*READING PASSAGE*
----

NETWORK_ERROR ClickHouse error

This error occurs when there are network connectivity issues between the client and ClickHouse server. It's common with connection timeouts, network interruptions, or server unavailability.

The NETWORK_ERROR in ClickHouse (and Tinybird) happens when there are network connectivity issues between the client application and the ClickHouse server. This can occur due to various reasons including connection timeouts, network interruptions, server unavailability, firewall issues, or DNS resolution problems.

What causes this error

You'll typically see it when:

  • Network connection is interrupted during query execution
  • Server is unreachable due to network issues
  • Connection timeout occurs
  • Firewall blocks the connection
  • DNS resolution fails
  • Server is down or restarting
  • Network latency exceeds timeout limits
  • Connection pool is exhausted
  • SSL/TLS handshake fails

Network errors are often transient. Implement retry logic with exponential backoff for better reliability.

Example errors

Fails: connection timeout
SELECT * FROM events WHERE timestamp > '2024-01-01'
-- Error: Network error: Connection timeout
Fails: server unreachable
INSERT INTO events (user_id, event_type, timestamp) VALUES
(123, 'click', '2024-01-01 10:00:00')
-- Error: Network error: Connection refused
Fails: DNS resolution failure
-- When trying to connect to hostname that can't be resolved
SELECT COUNT(*) FROM events
-- Error: Network error: Name or service not known
Fails: SSL handshake failure
-- When SSL/TLS connection fails
SELECT * FROM users LIMIT 10
-- Error: Network error: SSL handshake failed

How to fix it

Check network connectivity

Verify basic network connectivity:

Check network connectivity
-- Test basic connectivity from your client
-- Example for Python:
-- import socket
-- try:
--     sock = socket.socket(socket.AF_INET, socket.SOCK_STREAM)
--     sock.settimeout(5)
--     result = sock.connect_ex(('your-host', 9000))
--     sock.close()
--     if result == 0:
--         print("Port is open")
--     else:
--         print("Port is closed")
-- except Exception as e:
--     print(f"Connection failed: {e}")

Verify server status

Check if the ClickHouse server is running:

Check server status
-- From another client or server, test connection
-- ping your-clickhouse-host
-- telnet your-clickhouse-host 9000

Check firewall settings

Verify firewall configurations:

Firewall check
-- Check if port 9000 is open
-- Example for Linux:
-- sudo ufw status
-- sudo iptables -L
--
-- Example for Windows:
-- netsh advfirewall firewall show rule name=all

Review connection settings

Check client connection configurations:

Connection settings
-- In your client application, verify settings
-- Example for Python clickhouse-driver:
from clickhouse_driver import Client

client = Client(
    host='your-host',
    port=9000,
    database='your_database',
    settings={
        'connect_timeout': 10,  -- 10 seconds
        'send_receive_timeout': 300,  -- 5 minutes
        'sync_request_timeout': 300  -- 5 minutes
    }
)

----

*EXTRACTED DATA*

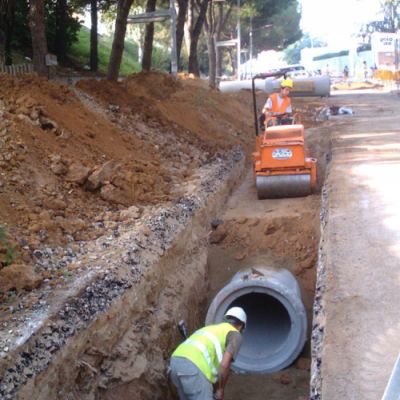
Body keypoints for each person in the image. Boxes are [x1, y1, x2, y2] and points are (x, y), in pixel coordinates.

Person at [169, 307, 247, 400]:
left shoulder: (210, 328)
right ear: (241, 326)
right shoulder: (235, 334)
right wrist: (220, 389)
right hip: (194, 367)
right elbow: (224, 365)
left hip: (175, 362)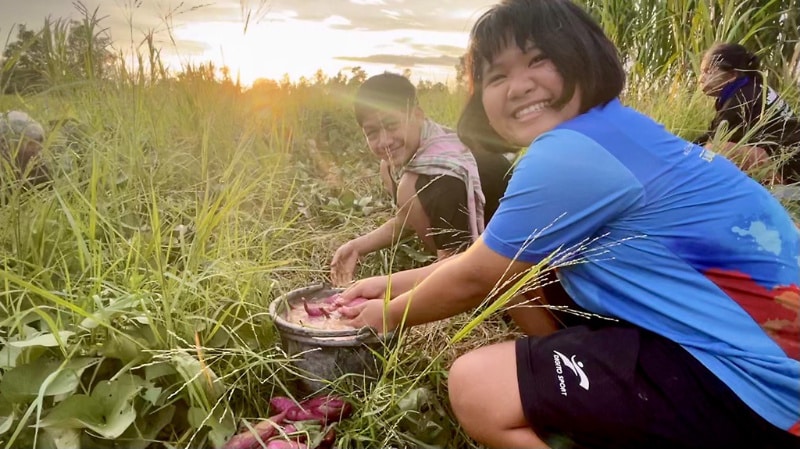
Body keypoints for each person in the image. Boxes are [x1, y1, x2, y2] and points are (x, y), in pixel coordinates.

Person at [336, 1, 800, 448]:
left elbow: (477, 277)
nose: (517, 86)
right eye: (497, 75)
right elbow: (493, 263)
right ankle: (584, 396)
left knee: (476, 386)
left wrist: (384, 315)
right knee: (530, 276)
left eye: (539, 59)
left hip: (760, 389)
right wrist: (388, 284)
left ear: (584, 58)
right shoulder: (611, 130)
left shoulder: (570, 154)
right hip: (750, 353)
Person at [329, 73, 511, 287]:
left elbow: (455, 266)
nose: (384, 141)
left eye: (391, 125)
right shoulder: (400, 161)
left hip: (515, 260)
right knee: (396, 178)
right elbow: (405, 220)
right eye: (372, 132)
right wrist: (357, 246)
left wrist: (380, 288)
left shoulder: (441, 176)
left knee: (408, 189)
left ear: (416, 115)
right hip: (471, 245)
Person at [695, 42, 800, 183]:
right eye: (702, 72)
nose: (701, 79)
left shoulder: (742, 99)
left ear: (732, 74)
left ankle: (776, 192)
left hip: (789, 170)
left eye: (708, 72)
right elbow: (710, 134)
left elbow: (713, 143)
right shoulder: (752, 88)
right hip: (788, 161)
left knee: (716, 149)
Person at [0, 110, 50, 186]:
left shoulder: (40, 168)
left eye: (40, 141)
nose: (38, 148)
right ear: (4, 144)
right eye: (30, 143)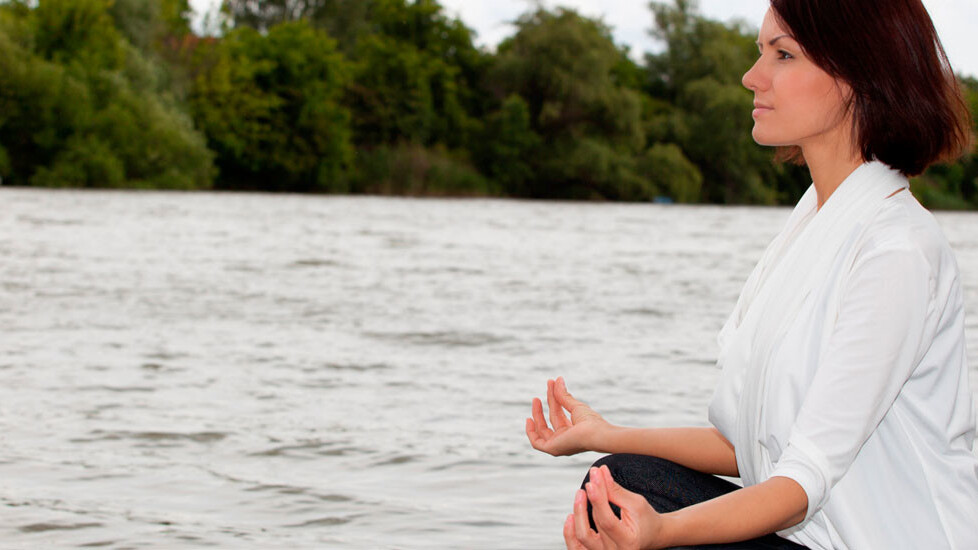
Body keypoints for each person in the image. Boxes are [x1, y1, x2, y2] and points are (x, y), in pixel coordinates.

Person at [525, 0, 978, 548]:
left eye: (782, 54)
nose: (751, 76)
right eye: (760, 52)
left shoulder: (896, 251)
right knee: (617, 482)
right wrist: (603, 434)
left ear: (857, 76)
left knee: (631, 504)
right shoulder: (816, 219)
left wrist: (663, 533)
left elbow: (799, 483)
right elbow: (752, 447)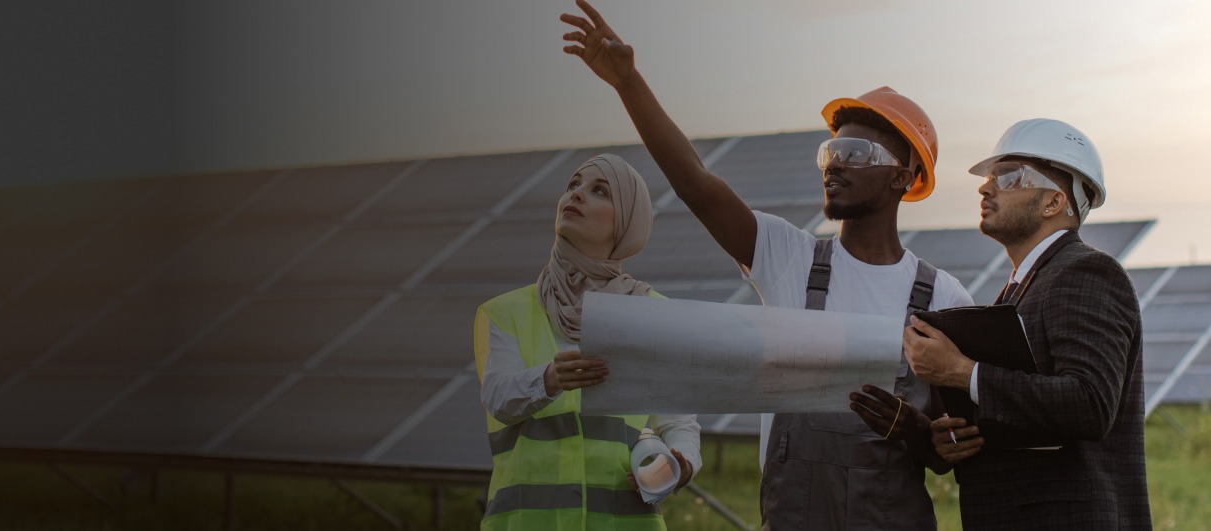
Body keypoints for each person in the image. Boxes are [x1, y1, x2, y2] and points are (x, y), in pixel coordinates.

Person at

----

Reproduce everything in the NETWORK_ERROR page from "Verify basic network" down to "sock = socket.socket(socket.AF_INET, socket.SOCK_STREAM)", renaming "connectivity" to "reachability" wherever it occurs. Rely on the NETWORK_ERROR page alone, not on the records.

Verify basic network reachability:

Check network reachability
-- Test basic reachability from your client
-- Example for Python:
-- import socket
-- try:
--     sock = socket.socket(socket.AF_INET, socket.SOCK_STREAM)